Revised Common Lectionary Page for 15 April 2012 (Second Sunday of Easter, Year B)
Acts 4:32-35 • Psalm 133 • 1 John 1:1-2:2 • John 20:19-31
Until I studied rhetoric, I was vaguely fuzzy on what Christian preaching was good for. My own sense of duty made me think that I should be present when it happened, but since, in my own tradition, the worship service derives its form to some extent from nineteenth-century revival meetings, it seemed somewhat strange that I should be present, week by week, as the call to “return home” was given. After all, once I’d returned home once, that should be enough, I figured.
Now that I’ve spent a few years intensively studying what rhetoric is for in the ancient conception, and how Christians appropriated that and saw its fulfillment in the life of the Church, I appreciate the sermon, both as I preach ’em and as I’ve heard ’em. The main goal, I realized, is not to get people to “walk the aisle” (no matter what the old-timers who remember fondly their “week-long revival” days say) but to shape the desires. That’s what Plato got me to see in the Phaedrus, and that’s what Augustine picks up on On Christian Teaching. The kosmos (in the Johanine sense, not the Carl Sagan sense, but that’s part of the point) constantly works on us, believers and unbelievers alike, drawing us towards certain objects, setting before us relationships among things-in-the-world and suggesting, not always verbally, a picture of how all of those things fit together. The “world” of nationalism and the “world” of consumerism and the “world” of historical progress all do such work on us, the work that rhetorician James Berlin calls “epistemic” work, the sustained rhetorical suggestion that each “world” and the reality it assumes is in fact what is “natural” and right. The Christian sermon is one means (not by any stretch the only means) by which God sets forth a counter-rhetoric, situated more successfully or less successfully in the congregation’s historical moment, by which the Spirit (I do take a high view of preaching) reaches out to the gathered congregation and sets forth a new way to “see” reality, a way that de-naturalizes what is fallen and holds forth the hope that God’s forgiveness, through the faithfulness of Jesus Christ, does in fact make possible what was impossible in our own sins.

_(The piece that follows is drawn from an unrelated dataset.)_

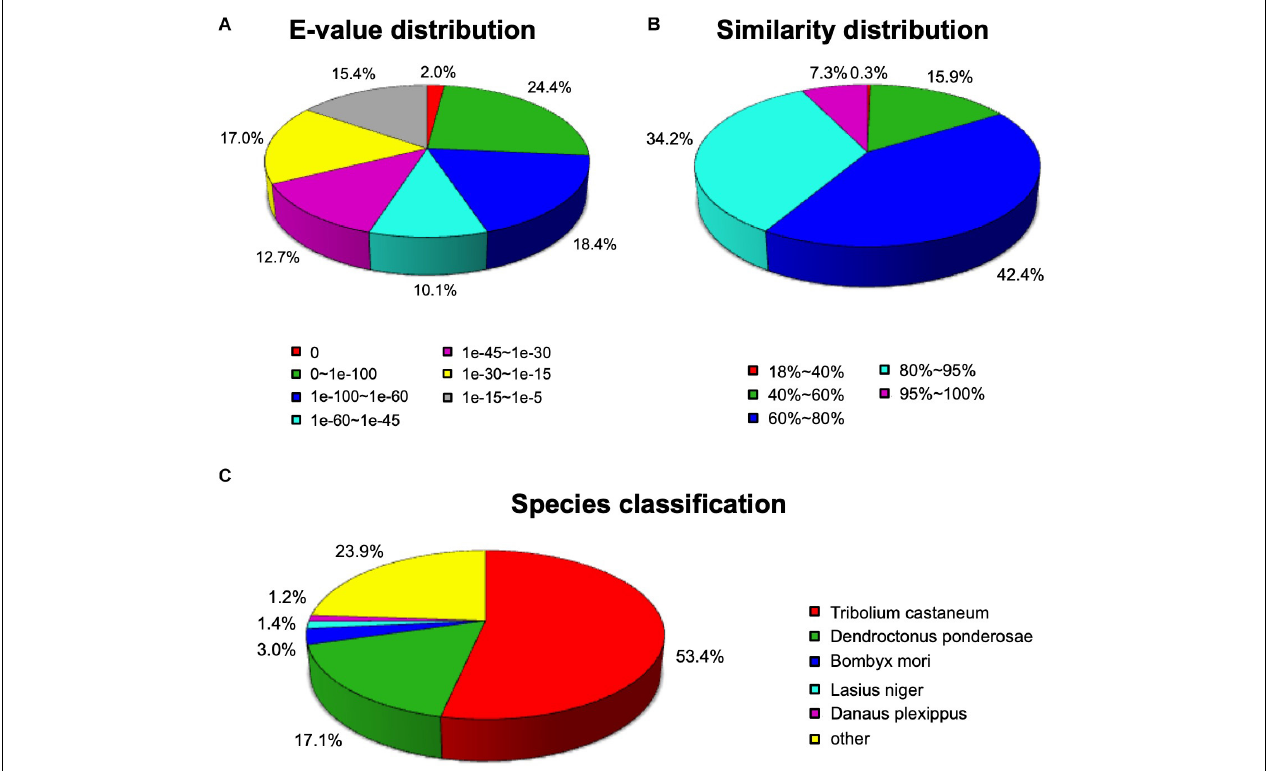
FIGURE 1 | Homology analysis of Apriona germari unigenes. (A) E-value distribution. (B) Similarity distribution. (C) Species distribution. All unigenes that had BLASTX annotations within the NCBI nr database with a cutoff E -value of 10 − 5 were analyzed. The first hit of each sequence was used for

Such is what 1 John does in its opening chapters: through the repetition of the word “proclaim” and its cognates, the text reminds hearers (and readers) that the kosmos is not itself eternal, that God can vanquish and has vanquished the powers that bind, the forces that keep us from eternity. The words “life” and “fellowship” that 1 John repeats stand as calls out of the death and the isolation that the kosmos constantly threatens, whether through execution or exile, through neglect or the market’s ostracism. The salvation that Jesus brings is not in an atomistic sense a rescue of the individual believer out of the world but approaches because Jesus died “for our sins, and not for ours only but also for the sins of the whole world” (1 John 2:2 ESV). We can live faithfully because the redeemed life is the true life, the one that does not ignore the metaphysical change which the resurrection hath wrought. Because the world’s sins are now died-for sins, the world stands open to the work of God, and the Christian’s proclamation is a call to that world: You who were dead, arise! You who knew no life, be alive!
Such is the work of the Christian sermon: where consumerism cries “scarcity,” Genesis 1 says, “It is good.” Where nationalism says, “We must destroy our enemies,” the Sermon on the Mount declares that the faithful pray even for those who persecute the faithful. Where historical progress would have us discard those symbols and stories and teachings that offend this week’s cultural sensibilities, Jude tells us faithfully to hand down what we have received. The counter-rhetoric of the sermon, in the days of 1 John and in ours, offers an alternative shape to human desire, a way to see that the kosmos would forget, ignore, destroy. Such is why we preach.
May our words and our works all proclaim the life eternal, and may the ears of those who hear, by grace, stand open.